START SOURCE TEXT
In [2]:
import pandas as pd
from lxml import html
import requests
from bs4 import BeautifulSoup
import nltk
from nltk.stem.snowball import SnowballStemmer
import re
import numpy as np
from sklearn.feature_extraction.text import TfidfVectorizer
from nltk.stem.porter import PorterStemmer

In [3]:
# import data
raw_df = pd.read_csv('f835051.csv')

# remove the golden ones which are for training
raw_df = raw_df[raw_df['_golden'] == False]
#simplify to the unit pairs instead of includn all of the scores 
feature_df = raw_df[['_unit_id', 'starturl', 'endurl']].drop_duplicates()

In [4]:
# remove the entries for which there is no destination url 

nan_list = []

for endurl in feature_df['endurl']:
     nan_list.append(type(endurl) != type(float()))

reduced_feature_df = feature_df[nan_list]      
print reduced_feature_df.shape
print feature_df.shape

# you need to remove the rows for which there is no destination url 

feature_df = reduced_feature_df

(950, 3)
(994, 3)


In [5]:
# domain grabber
def get_domain(url):
    start_index = url.find('://') + 3
    if url.find('www.') != -1:
        start_index = start_index + 4
    end_index = url.find('.com')
    if end_index == -1:
        end_index = url.find('.net')
    if end_index == -1:
        end_index = url.find('.org')
    domain = url[start_index:end_index]
    return domain

In [6]:
# title and text grabber 
def get_title_and_text(url): 
    page = requests.get(url)
    soup = BeautifulSoup(page.content, 'html.parser')
    title = soup.title.string

    text = soup.stripped_strings
    strings = list()
    for string in text:
        strings.append(string)
    return title, strings

In [7]:
# get the actual content of the website 

# first get rid of the nonsense characters  
bad_characters = ['}',
                  '{', 
                  '[' , 
                  ']' , 
                  '|', 
                  '/', 
                  '_', 
                  '\\', 
                  '\t', 
                  '\n', 
                  '\'',
                  '\r']

# score the degree to which the string actually resembles language as spoken by a human 
def language_score(string): 
    baddies = float()
    for bad_character in bad_characters:
        baddies = baddies + string.count(bad_character)
    score = baddies/len(string)       
    return score

# since this is bag of words, i'm just going to put them all together instead of worrying about the list output
# there are two parameters to tune: how long the strings have to be, and what ratio of nonsense characters is tolerated
def get_content(string_list):
    content = str()
END SOURCE TEXT
DIRECTIONS:
1. Answer these questions from the notebook.
(a) Which CSV file does it load into raw_df?
(b) What shape is printed for feature_df?
(c) Which three domain endings does get_domain look for?
2. Based on the notebook, answer yes or no to each statement and quote the words that decide it.
(a) The golden rows are kept in the data.
(b) language_score divides the number of bad characters by the length of the string.
(c) get_title_and_text parses the page with the lxml parser.
START DATASET EXCERPTS
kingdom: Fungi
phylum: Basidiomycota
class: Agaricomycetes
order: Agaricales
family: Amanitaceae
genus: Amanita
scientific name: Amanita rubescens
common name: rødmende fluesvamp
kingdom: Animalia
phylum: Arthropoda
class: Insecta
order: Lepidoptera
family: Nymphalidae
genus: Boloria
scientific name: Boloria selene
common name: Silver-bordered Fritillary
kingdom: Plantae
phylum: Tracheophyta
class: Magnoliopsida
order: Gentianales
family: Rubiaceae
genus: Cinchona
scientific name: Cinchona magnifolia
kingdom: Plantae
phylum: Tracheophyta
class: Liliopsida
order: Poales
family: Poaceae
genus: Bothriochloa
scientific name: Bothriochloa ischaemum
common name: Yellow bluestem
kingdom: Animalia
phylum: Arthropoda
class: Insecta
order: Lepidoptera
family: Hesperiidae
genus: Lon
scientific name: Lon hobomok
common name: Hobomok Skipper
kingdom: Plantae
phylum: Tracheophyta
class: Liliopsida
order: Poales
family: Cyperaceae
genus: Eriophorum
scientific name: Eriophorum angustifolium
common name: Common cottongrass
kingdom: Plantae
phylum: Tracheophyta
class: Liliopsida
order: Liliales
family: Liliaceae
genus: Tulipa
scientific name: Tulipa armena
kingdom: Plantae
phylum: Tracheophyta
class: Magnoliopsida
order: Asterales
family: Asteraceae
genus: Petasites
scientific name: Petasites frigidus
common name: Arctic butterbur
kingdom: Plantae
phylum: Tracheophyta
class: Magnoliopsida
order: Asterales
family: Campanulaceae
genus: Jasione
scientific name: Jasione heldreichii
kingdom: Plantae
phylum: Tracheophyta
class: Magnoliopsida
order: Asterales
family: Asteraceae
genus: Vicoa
END DATASET EXCERPTS
EXERCISE RESULTS:
1.
(a) f835051.csv
(b) (994, 3)
(c) .com, .net and .org

2.
(a) No: "remove the golden ones which are for training"
(b) Yes: "score = baddies/len(string)"
(c) No: "BeautifulSoup(page.content, 'html.parser')"